__Required action__
Pull out every line in the data that has the string "SIGN" in it.

========================

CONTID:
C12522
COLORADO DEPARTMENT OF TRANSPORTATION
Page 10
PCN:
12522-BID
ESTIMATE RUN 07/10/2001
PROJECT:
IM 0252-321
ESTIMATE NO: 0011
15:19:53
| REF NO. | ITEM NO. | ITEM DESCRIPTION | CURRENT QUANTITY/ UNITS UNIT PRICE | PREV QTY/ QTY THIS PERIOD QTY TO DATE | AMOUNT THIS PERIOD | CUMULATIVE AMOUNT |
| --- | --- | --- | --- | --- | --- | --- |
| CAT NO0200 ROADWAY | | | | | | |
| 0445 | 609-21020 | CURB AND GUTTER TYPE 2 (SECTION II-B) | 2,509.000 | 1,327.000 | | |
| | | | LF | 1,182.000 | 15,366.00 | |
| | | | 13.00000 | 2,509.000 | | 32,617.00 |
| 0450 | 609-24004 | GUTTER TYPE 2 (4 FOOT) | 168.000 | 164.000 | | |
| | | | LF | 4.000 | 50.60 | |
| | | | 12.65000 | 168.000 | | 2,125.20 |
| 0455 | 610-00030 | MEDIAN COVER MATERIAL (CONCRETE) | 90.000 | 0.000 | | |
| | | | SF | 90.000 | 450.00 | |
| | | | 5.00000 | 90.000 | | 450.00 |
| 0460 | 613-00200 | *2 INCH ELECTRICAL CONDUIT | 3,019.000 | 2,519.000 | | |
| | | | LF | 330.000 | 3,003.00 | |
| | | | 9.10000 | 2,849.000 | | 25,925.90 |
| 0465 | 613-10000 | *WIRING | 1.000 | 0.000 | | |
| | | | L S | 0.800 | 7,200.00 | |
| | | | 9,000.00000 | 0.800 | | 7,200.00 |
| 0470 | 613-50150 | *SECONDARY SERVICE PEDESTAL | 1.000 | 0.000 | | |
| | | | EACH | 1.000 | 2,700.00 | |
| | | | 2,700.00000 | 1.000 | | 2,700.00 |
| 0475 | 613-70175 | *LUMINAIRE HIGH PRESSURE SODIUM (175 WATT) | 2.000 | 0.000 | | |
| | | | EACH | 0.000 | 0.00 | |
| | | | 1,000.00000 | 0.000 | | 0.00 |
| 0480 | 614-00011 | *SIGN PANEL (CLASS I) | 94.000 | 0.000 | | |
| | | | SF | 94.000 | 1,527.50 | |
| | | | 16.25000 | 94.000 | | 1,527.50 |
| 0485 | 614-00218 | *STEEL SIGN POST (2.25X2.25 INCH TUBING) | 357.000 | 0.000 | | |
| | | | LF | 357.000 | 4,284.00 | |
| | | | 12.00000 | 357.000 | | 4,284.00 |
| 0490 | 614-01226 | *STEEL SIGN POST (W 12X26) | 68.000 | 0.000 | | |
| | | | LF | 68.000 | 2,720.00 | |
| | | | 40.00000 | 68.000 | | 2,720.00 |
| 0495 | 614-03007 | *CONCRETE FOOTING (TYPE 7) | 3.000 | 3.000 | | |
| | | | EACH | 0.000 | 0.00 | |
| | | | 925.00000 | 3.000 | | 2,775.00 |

========================

__Task response__
| 0480 | 614-00011 | *SIGN PANEL (CLASS I) | 94.000 | 0.000 | | |
| 0485 | 614-00218 | *STEEL SIGN POST (2.25X2.25 INCH TUBING) | 357.000 | 0.000 | | |
| 0490 | 614-01226 | *STEEL SIGN POST (W 12X26) | 68.000 | 0.000 | | |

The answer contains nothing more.